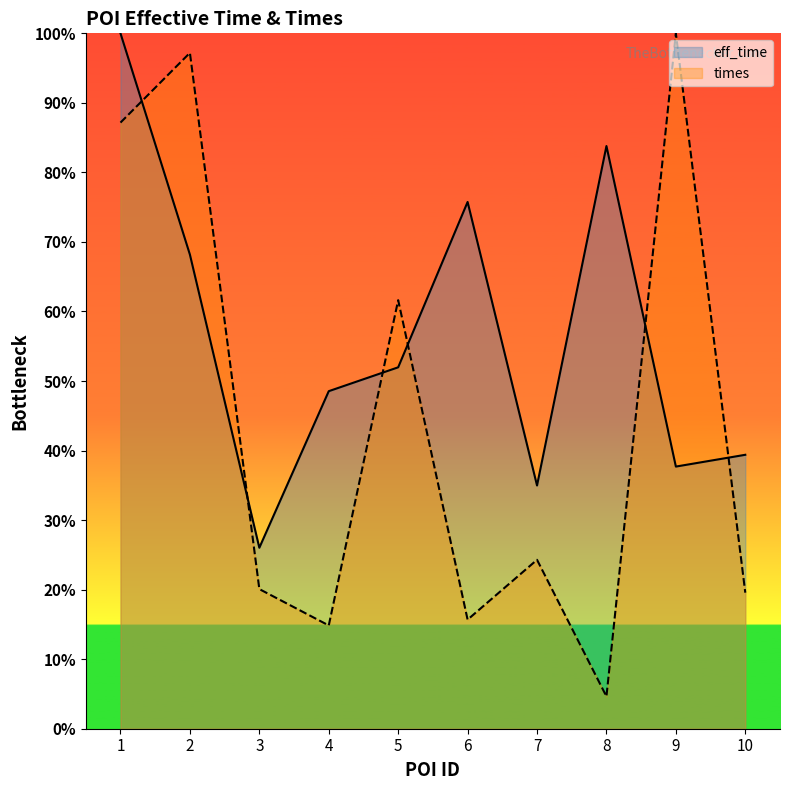

Which category has the highest value across all series?

1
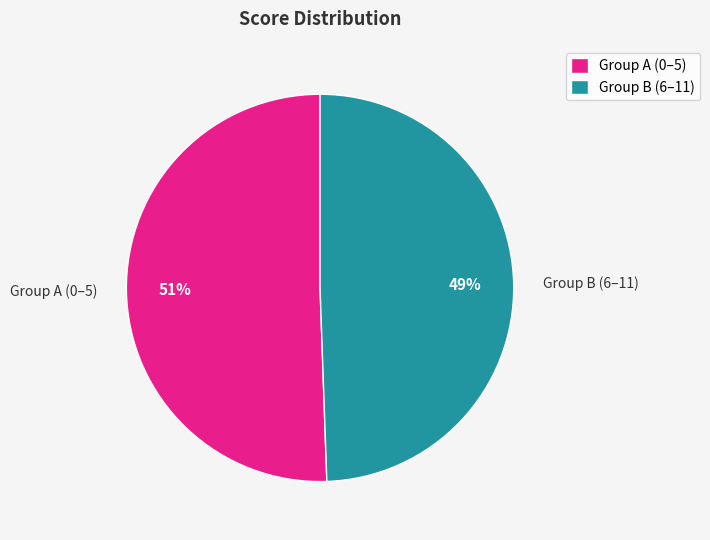

To the nearest percent, what is the combined percentage of Group A (0–5) and Group B (6–11)?

100%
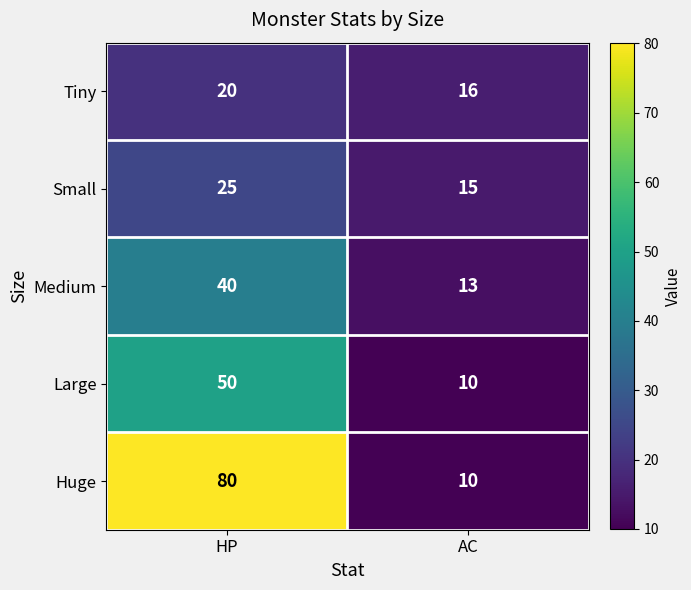

Rank the categories by Huge value from lowest to highest.

AC, HP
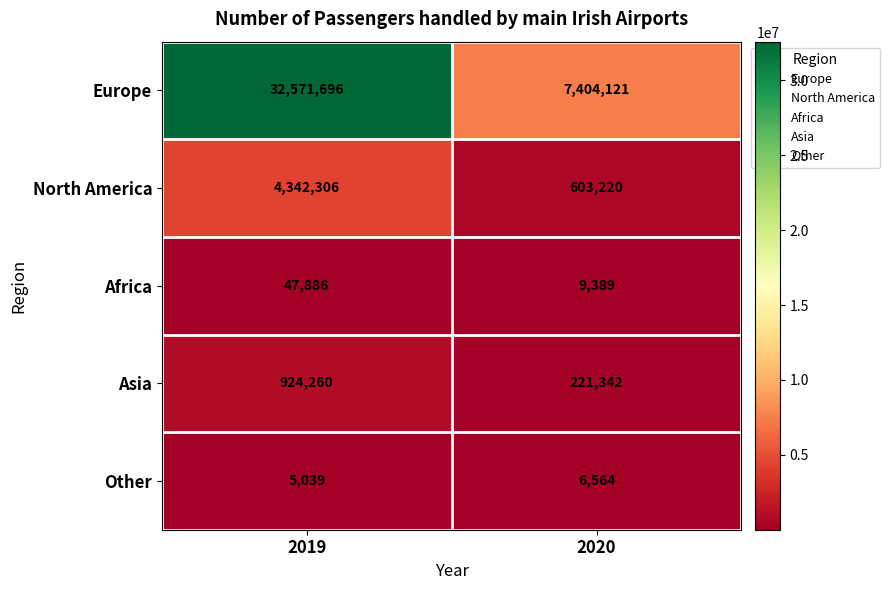

Rank the series at 2020 from highest to lowest value.

Europe, North America, Asia, Africa, Other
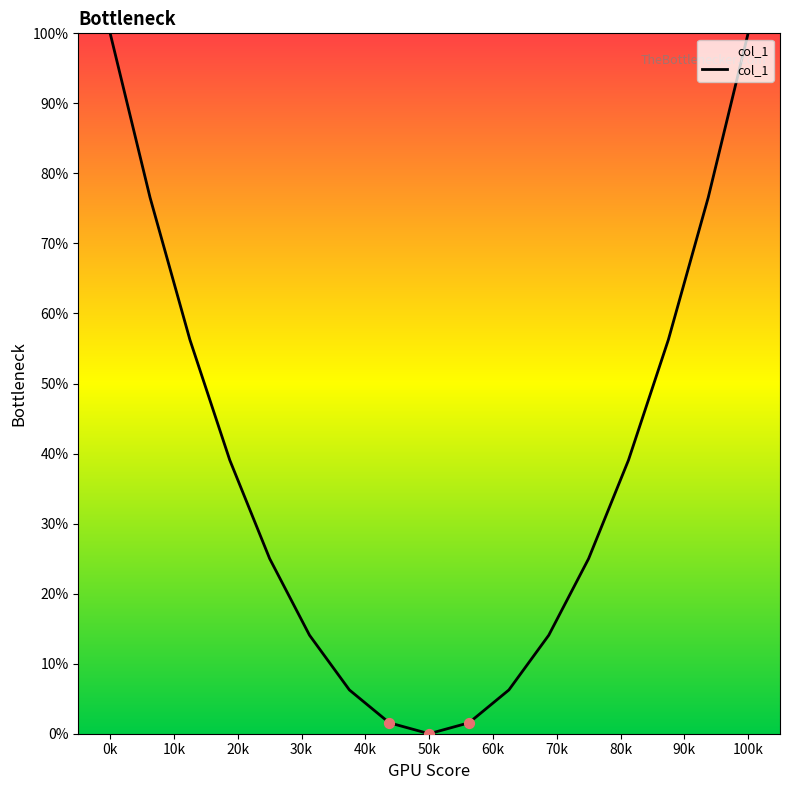

What is the difference between the maximum and minimum values?

100.0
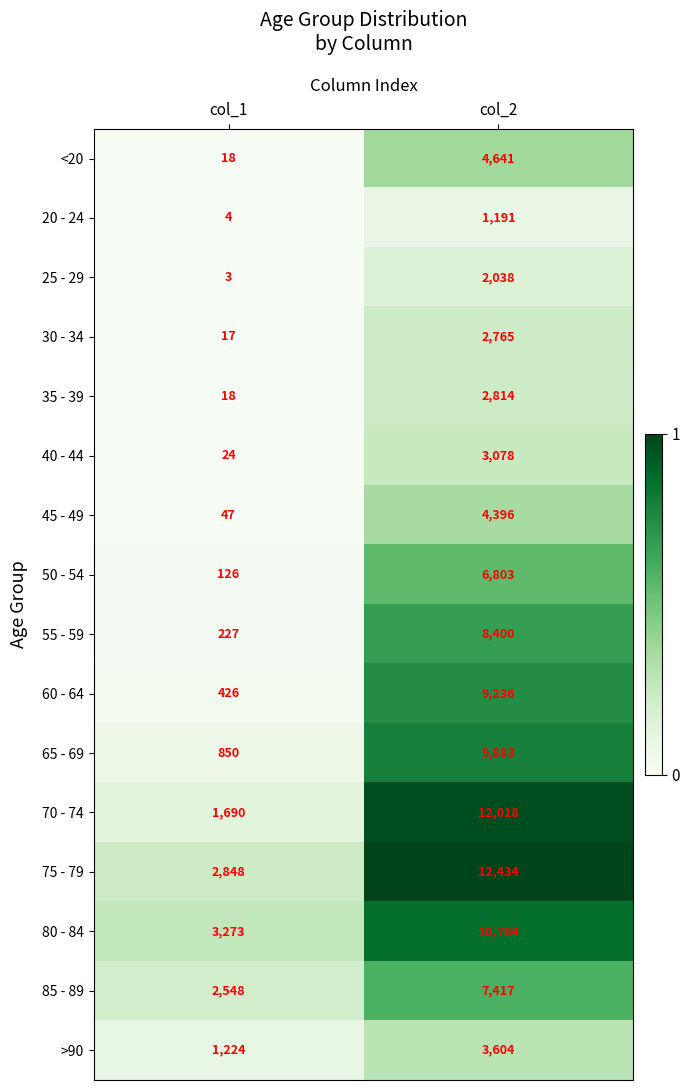

Which series has the largest range (max minus min)?

70 - 74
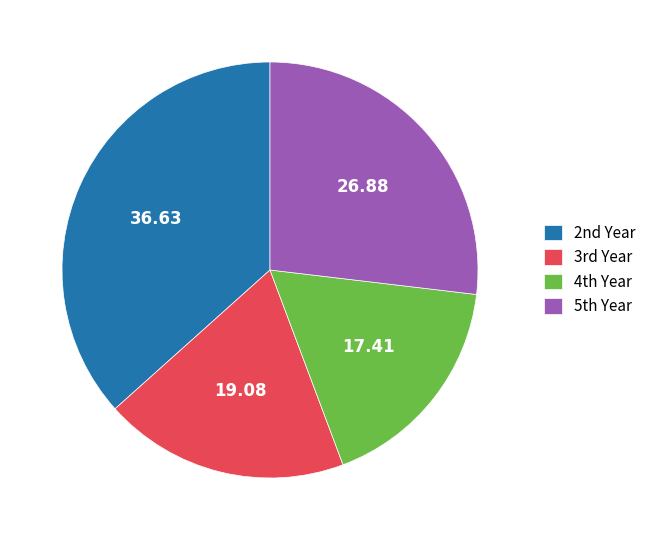

Is there a majority slice in this chart?

No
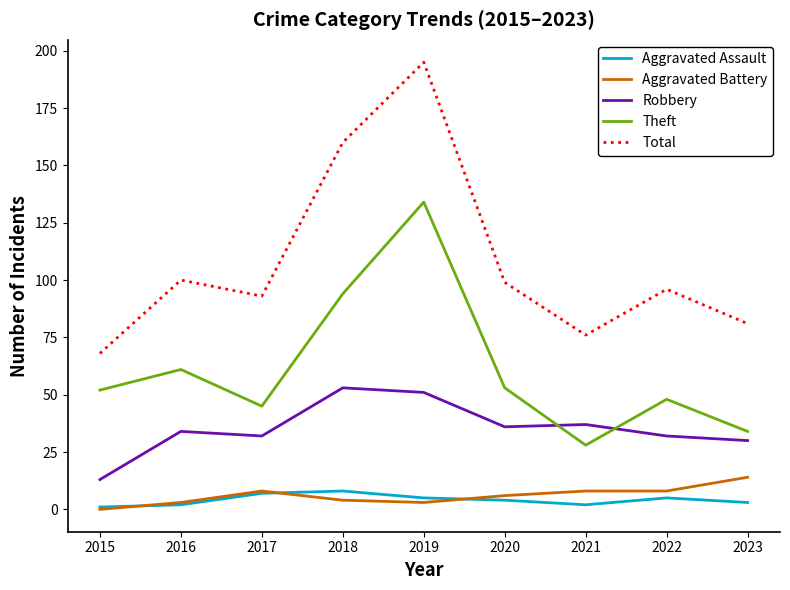

Reading left to right, transcribe all the data shown in this chart.

Aggravated Assault: 2015=1	2016=2	2017=7	2018=8	2019=5	2020=4	2021=2	2022=5	2023=3
Aggravated Battery: 2015=0	2016=3	2017=8	2018=4	2019=3	2020=6	2021=8	2022=8	2023=14
Robbery: 2015=13	2016=34	2017=32	2018=53	2019=51	2020=36	2021=37	2022=32	2023=30
Theft: 2015=52	2016=61	2017=45	2018=94	2019=134	2020=53	2021=28	2022=48	2023=34
Total: 2015=68	2016=100	2017=93	2018=160	2019=195	2020=99	2021=76	2022=96	2023=81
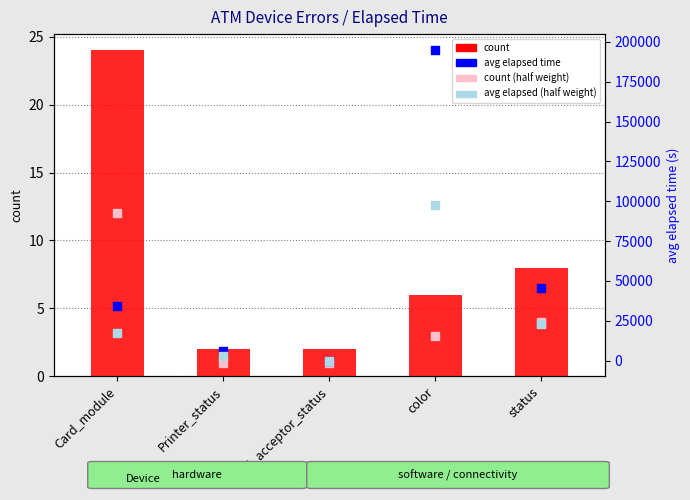

Which series contains the highest Y value?

avg elapsed time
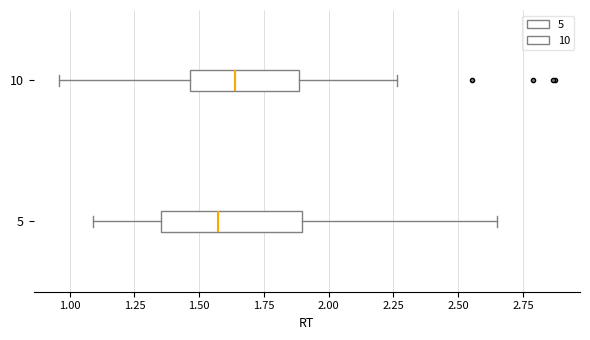

Which box's median line is the furthest to the left?

5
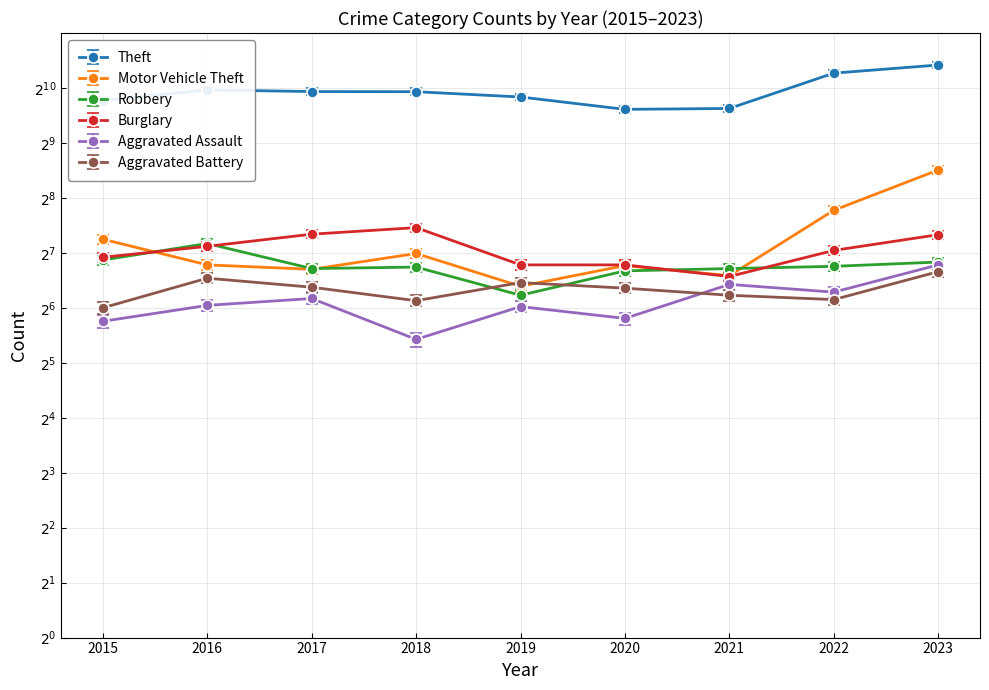

Reading right to left, extract all data points from this chart.

Theft: 2023=1368	2022=1235	2021=791	2020=782	2019=914	2018=977	2017=979	2016=999	2015=874
Motor Vehicle Theft: 2023=364	2022=219	2021=96	2020=109	2019=84	2018=127	2017=104	2016=110	2015=152
Robbery: 2023=114	2022=108	2021=105	2020=102	2019=75	2018=107	2017=105	2016=144	2015=117
Burglary: 2023=161	2022=132	2021=95	2020=110	2019=110	2018=176	2017=162	2016=139	2015=121
Aggravated Assault: 2023=110	2022=78	2021=86	2020=56	2019=65	2018=43	2017=72	2016=66	2015=54
Aggravated Battery: 2023=101	2022=71	2021=75	2020=82	2019=88	2018=70	2017=83	2016=93	2015=64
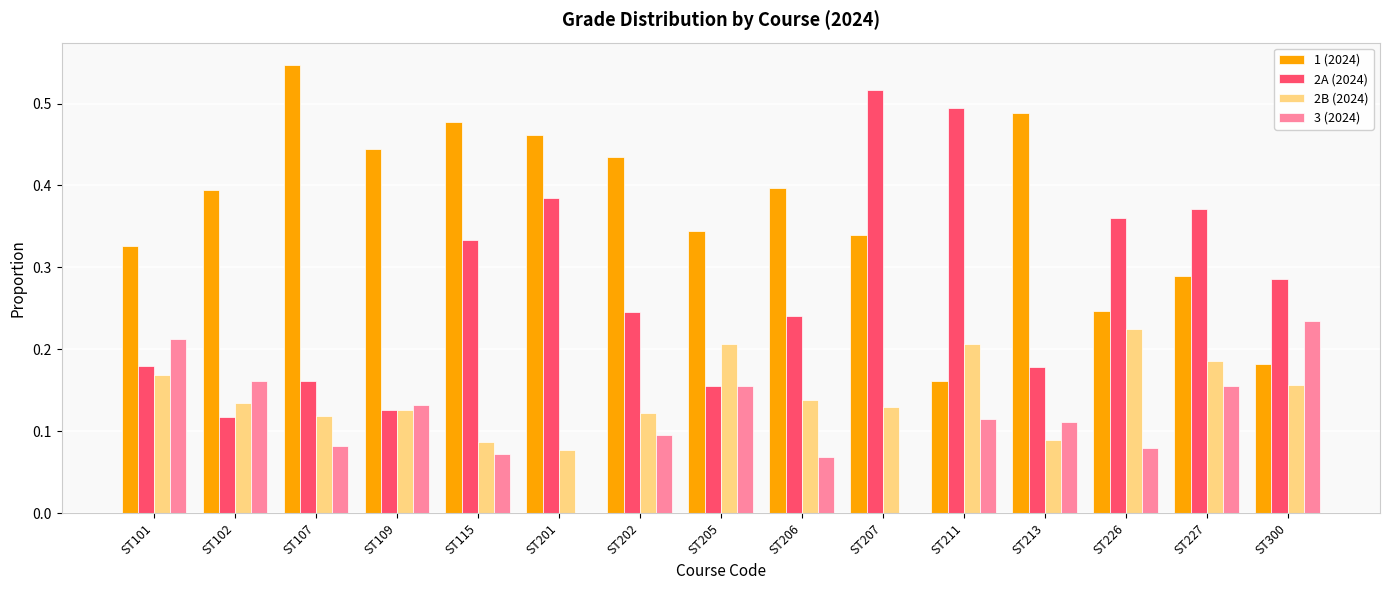

Is it true that 2B (2024) equals 0.0 at ST202?

False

================================

Work request
Repeat the lines above word for word, starting with the very first line and going on through the line with "Reading left to". Leave the pictures out of your answer.

Your solution
Which category has the highest value across all series?

1

To the nearest percent, what is the combined percentage of Group A (0–5) and Group B (6–11)?

100%

Rank the categories by Huge value from lowest to highest.

AC, HP

Rank the series at 2020 from highest to lowest value.

Europe, North America, Asia, Africa, Other

What is the difference between the maximum and minimum values?

100.0

Which series has the largest range (max minus min)?

70 - 74

Is there a majority slice in this chart?

No

Reading left to right, transcribe all the data shown in this chart.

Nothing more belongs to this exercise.